*Your assignment*.
Transcribe the scoring engine changelog between "Scoring Engine Changelog" and "the latest engine.", inclusive.

// docs / changelog

Scoring Engine Changelog

Full version history of the Cognum scoring methodology. Every change is applied retroactively - the leaderboard always reflects the latest engine.

Current Version
V3.1“Parliament”
11 versions · internal voice detection
V3.1ParliamentCurrentApril 7, 2026
  • Deliberation Detector — detects discrete debate episodes in reasoning model chain-of-thought with trigger classification, position tracking, and resolution detection
  • Parliament Analysis — identifies distinct argumentative voices (Analytical, Conservative, Aggressive, Contrarian, Intuitive) and tracks which voice wins debates
  • MetaCognition metrics — self-awareness detection, emotional valence scoring, and reasoning depth measurement per decision
  • Deliberation-Decision Correlation — links internal debate intensity to decision quality with overthinking threshold detection
  • Live Reasoning Feed — real-time "Inside the Mind" view showing model reasoning text, active voice, debate stats during profiling
  • Live Compare — split-screen broadcast view for watching two models profiled simultaneously with bankroll sparklines and overthink meters
  • Deliberation API — new /deliberation endpoints for profile reports, per-session analysis, cross-model comparison, and agent-level queries
  • Real viewer tracking via Redis for live pages
First cognitive profiling platform to detect and classify internal argumentative voices in AI reasoning models
V3.0SocietyApril 2, 2026
  • Cognitive Volatility Index (CVI) - between-run profile variance metric, displayed on leaderboard and model profiles
  • Conflict environment scoring - 6 new environments across 5 conflict types with 12 dilemma templates
  • Chain-of-Thought analysis - CoT logging for reasoning models with Plurality Score (0-100) measuring perspective shifts and reconciliation
  • Conflict cross-dimension - new scoring dimension spanning risk-safety, patience-impulse, self-collective, explore-exploit, and sunk cost scenarios
First scoring version with cross-dimensional conflict analysis and volatility tracking
V2.7ConsistencyMarch 23, 2026
  • Bias/info random discrimination fix via consistency metrics
  • All insufficient-data fallbacks changed from 0.5 → 0.2
  • Re-score applied retroactively to all stored profiling data
Random baseline stabilized at 38.32 Cognum
V2.6ReciprocityMarch 23, 2026
  • Cooperation reciprocity scoring (Axelrod-style metrics)

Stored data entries
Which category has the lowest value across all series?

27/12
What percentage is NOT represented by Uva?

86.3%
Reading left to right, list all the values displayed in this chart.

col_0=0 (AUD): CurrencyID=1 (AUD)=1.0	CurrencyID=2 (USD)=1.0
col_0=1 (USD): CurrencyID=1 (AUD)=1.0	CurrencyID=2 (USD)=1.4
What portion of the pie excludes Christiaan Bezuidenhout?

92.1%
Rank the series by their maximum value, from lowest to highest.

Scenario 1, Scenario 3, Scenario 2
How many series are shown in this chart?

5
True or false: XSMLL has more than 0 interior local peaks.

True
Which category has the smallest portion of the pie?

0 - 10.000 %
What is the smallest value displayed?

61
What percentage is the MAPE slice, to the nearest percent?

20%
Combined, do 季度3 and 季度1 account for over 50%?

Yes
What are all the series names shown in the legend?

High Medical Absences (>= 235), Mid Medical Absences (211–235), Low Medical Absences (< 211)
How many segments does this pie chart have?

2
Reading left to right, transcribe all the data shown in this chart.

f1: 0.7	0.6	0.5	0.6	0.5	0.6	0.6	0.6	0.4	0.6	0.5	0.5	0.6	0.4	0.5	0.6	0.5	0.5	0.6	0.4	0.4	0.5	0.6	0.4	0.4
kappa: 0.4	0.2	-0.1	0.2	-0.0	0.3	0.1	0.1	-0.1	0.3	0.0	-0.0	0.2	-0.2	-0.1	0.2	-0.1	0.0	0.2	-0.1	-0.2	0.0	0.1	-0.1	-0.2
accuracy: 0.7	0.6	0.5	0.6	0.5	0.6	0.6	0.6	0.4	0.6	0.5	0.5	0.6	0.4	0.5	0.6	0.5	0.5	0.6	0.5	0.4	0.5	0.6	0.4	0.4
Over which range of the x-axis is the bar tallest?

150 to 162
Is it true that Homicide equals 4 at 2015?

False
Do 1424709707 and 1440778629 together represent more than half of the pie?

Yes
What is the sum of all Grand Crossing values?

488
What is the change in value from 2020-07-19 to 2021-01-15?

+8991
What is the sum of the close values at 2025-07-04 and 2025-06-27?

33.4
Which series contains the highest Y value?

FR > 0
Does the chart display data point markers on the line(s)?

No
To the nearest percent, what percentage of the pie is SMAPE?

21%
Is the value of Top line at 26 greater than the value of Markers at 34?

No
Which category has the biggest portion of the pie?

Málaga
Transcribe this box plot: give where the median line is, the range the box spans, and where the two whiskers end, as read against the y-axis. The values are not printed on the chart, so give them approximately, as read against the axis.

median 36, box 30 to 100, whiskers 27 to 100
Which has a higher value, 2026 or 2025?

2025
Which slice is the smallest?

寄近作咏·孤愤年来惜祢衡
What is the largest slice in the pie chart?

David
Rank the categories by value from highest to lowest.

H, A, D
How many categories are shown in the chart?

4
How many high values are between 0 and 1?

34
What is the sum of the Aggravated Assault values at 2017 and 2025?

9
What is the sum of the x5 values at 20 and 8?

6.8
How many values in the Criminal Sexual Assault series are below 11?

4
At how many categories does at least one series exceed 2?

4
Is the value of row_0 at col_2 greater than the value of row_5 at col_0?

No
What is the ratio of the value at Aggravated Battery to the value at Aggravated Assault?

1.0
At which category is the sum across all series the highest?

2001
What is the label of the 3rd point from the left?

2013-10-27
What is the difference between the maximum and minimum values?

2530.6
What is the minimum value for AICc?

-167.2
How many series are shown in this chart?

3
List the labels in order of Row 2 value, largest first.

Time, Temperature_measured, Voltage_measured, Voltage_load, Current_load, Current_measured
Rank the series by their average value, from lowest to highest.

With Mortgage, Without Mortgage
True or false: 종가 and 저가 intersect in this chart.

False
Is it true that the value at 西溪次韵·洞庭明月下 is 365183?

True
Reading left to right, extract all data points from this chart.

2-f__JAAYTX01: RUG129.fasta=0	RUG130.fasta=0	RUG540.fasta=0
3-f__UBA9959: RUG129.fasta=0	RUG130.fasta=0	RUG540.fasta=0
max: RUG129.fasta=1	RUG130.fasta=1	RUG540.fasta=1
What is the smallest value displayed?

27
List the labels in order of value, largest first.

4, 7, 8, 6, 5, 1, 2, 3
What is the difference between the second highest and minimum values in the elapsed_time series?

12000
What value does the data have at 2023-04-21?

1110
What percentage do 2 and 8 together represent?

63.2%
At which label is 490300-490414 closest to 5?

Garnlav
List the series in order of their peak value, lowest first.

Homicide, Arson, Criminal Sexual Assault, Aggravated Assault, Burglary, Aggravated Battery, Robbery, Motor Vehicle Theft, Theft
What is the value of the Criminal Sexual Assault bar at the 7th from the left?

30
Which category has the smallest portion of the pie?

*Answer to the exercise*.
Scoring Engine Changelog

Full version history of the Cognum scoring methodology. Every change is applied retroactively - the leaderboard always reflects the latest engine.